Evasive, the lake’s face hides
the light she knows will come

when this weather has done its work.

 

 

“The Lake Makes a Mirror” previously appeared in Into the Rumored Spring, Ravenna Press, and in The Midwest Quarterly.

 

Joannie Stangeland’s third book of poems, Into the Rumored Spring, was published by Ravenna Press last fall. Her chapbook A Steady Longing for Flight won the inaugural Floating Bridge Press Chapbook Award, and her chapbook Weathered Steps was published by Rose Alley Press. Joannie’s poems have appeared in Crab Creek Review, Floating Bridge Review, Valparaiso Poetry Review, Many Trials to the Summit, Fire On Her Tongue, and other publications. Joannie was a 2003 Jack Straw writer, and she serves as poetry editor for the online journal The Smoking Poet.

 

READING:  Joannie Stangeland will be reading from Into the Rumored Spring at Elliott Bay Books in Seattle, tomorrow, October 13, at 5:00 pm.  Poet Marjorie Manwaring will join her with poems from her new chapbook, What to Make of a Diminished Thing.  

Jesse Minkert

CHARCOAL IN THE MILK

 

Collector of time and twine camping in the pantry
flashlight in an underwater cavern walls all look
alike. What you hear above the clatter:
what can’t exist can’t make demands.

Once these places were one place. Engines
carried us to knowable destinations. Corners
stand now on toes. Jobbers glide past our lips.

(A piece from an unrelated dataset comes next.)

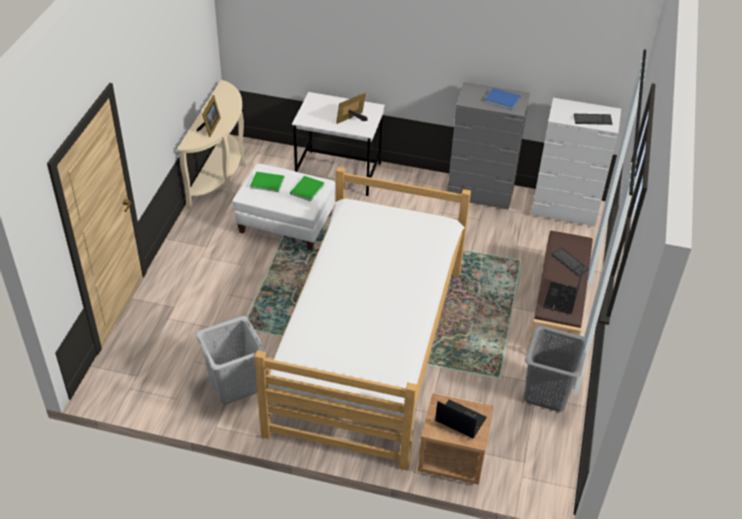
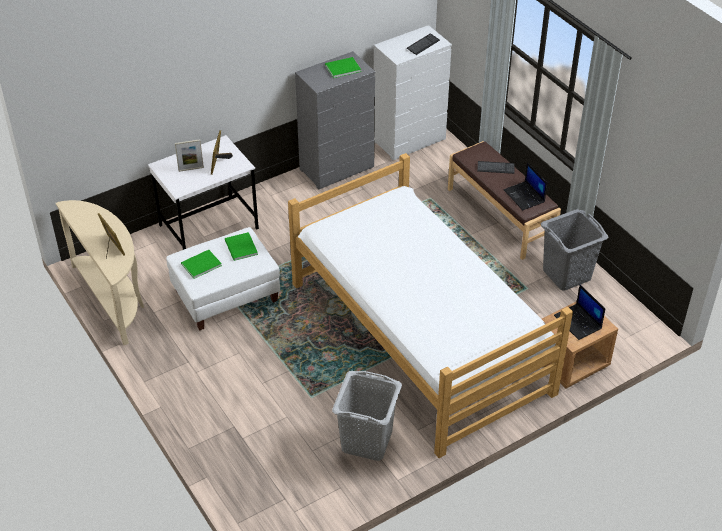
camera: 45 degrees left, 0 degrees up
laptop [435,400,487,438] -> laptop turned 105 degrees counterclockwise [554,285,605,340]
blue book [485,88,520,110] -> green book [325,57,361,78]
none -> picture frame [175,139,204,172]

Let chance decide. Let rivers flood
the neighborhoods. Let floor lamps
pretend to be bonfires. Mats and napkins
beckon; gestures on the glass.

Master of time and isotopes. Half this life
is half enough. Brother under skin healing
in the dispensary. Neutrinos in the nursery.

Sutures over eyebrows. Sweet sleep
on fresh sheets. Sweat on the face.
Blood in the stool. Clusters of cells
deforming midnight to dawn
Hair grows on the mask.

Once this was all one place. Motors carried us
we didn’t care where. Feathers filled our pillows
pheasants basted in wine pretended to embrace
the fate of many slathered in the same sauce.

 
Jesse Minkert lives in Seattle. He has written plays for theater and radio, short stories, novels, and poems. Wood Works Press published Shortness of Breath & Other Symptoms, in 2008. His poetry appears or is upcoming in Floating Bridge Review, Harpur Palate, Aunt Chloe, Raven Chronicles, and Naugatuck River Review.